Dans notre politique, nous avons adopté une approche prudente, mais plus flexible que les recommandations de la Commission. Nous avons décidé que nous pouvions nommer un nom de bâtiment, comme un aréna ou une bibliothèque, en l’honneur d’une personne vivante. Toutefois, nous avons décidé de nous abstenir de le faire pour les rues, dont le changement de nom en cas de scandale poserait de plus importants problèmes logistiques. Nous avons aussi choisi de faire attention pour les noms de parcs. Dans quelques cas, nous faisons des exceptions à ce principe, comme avec le parc Bernard-Landry.

VD : Nous ne sommes pas la seule municipalité à nous permettre une telle latitude. Par exemple, à Charlemagne il existe un boulevard Céline-Dion, dont le nom n’est pas reconnu par la Commission de toponymie du Québec, mais est bel et bien en vigueur et reconnu par la ville. La Commission de toponymie donne des lignes guides, mais elles ne font pas l’unanimité et nous demeurons libres de nous en écarter.

Concluons par une question plus fondamentale : pourquoi, au fond, désirez-vous mieux représenter les femmes dans la toponymie de Laval?

YL : Car nous voulons susciter un sentiment de fierté chez les Lavalois et Lavaloises. Les gens seront plus fiers de leur toponymie si nous trouvons des noms de personnes qui ont touché leur quartier, ce qui inclut les femmes. Comment pourrais-tu être fier de ta ville si elle ne te représente pas? C’est ça l’essentiel de la politique : créer une fierté et toucher les gens.

VD : Pour moi, l’enjeu est réel. Les femmes représentent 50 % de la population donc il m’apparait nécessaire que notre toponymie le reflète. Il s’agit effectivement d’une question de fierté, et plus particulièrement de la fierté des Lavaloises. La toponymie peut susciter un sentiment d’appartenance envers le territoire, mais aussi envers toute l’histoire, pour autant qu’on puisse s’y rattacher dans une certaine mesure.

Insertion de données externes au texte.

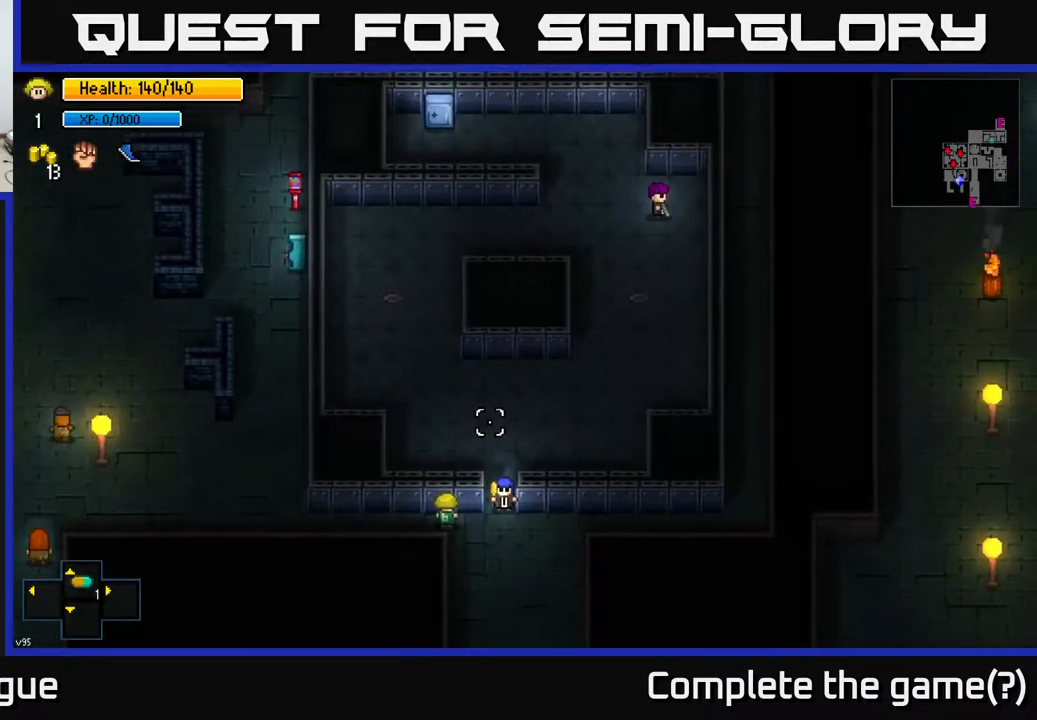
{"buttons": [], "left_stick": "center", "right_stick": "up", "events": []}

JALF : Et d’ailleurs, il y a un petit peu plus de femmes à Laval : nous parlons de 51,7 % de femmes et de 48,3 % d’hommes!

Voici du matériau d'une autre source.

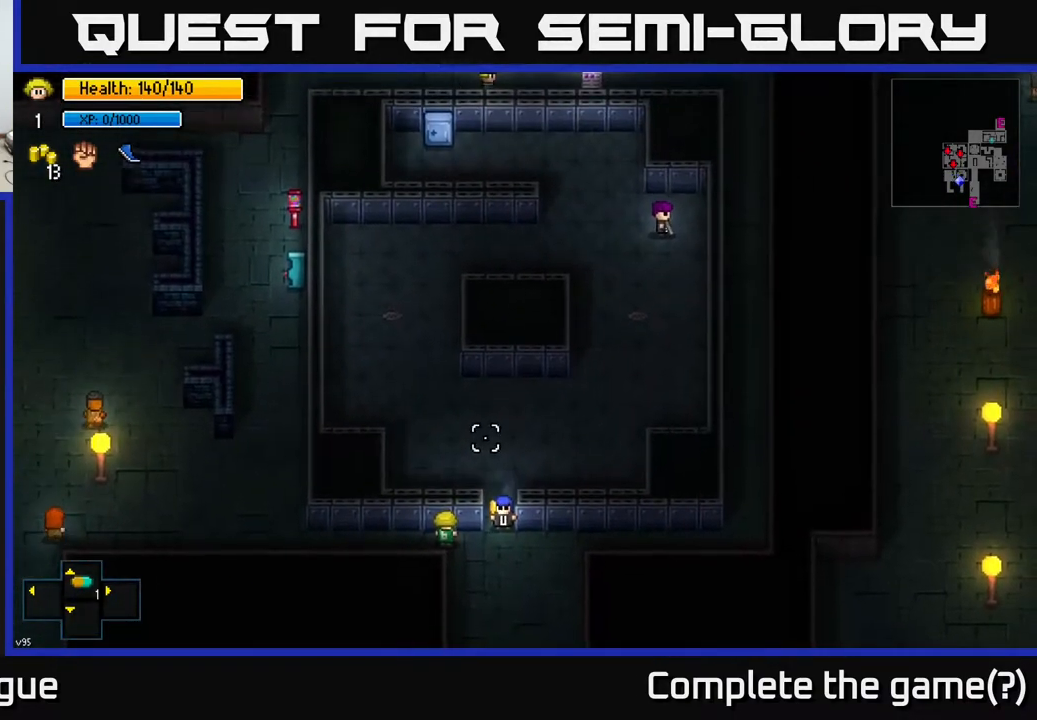
{"buttons": [], "left_stick": "right", "right_stick": "up", "events": [[467, "left_stick", "right"]]}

VD : Oui! Effectivement! [rires] Enfin, il va falloir se poser une question supplémentaire : notre toponymie reflète une histoire qui est très francophone ou québécoise de souche; pourtant le tiers des Lavalois et Lavaloises sont nés hors Canada. Ces gens et leurs enfants ne se trouvent pas particulièrement représentés dans notre toponymie. La parité toponymique concerne donc les femmes, mais aussi les gens d’autres groupes. C’est notre devoir, en tant qu’élus, de nous pencher sur ces questions.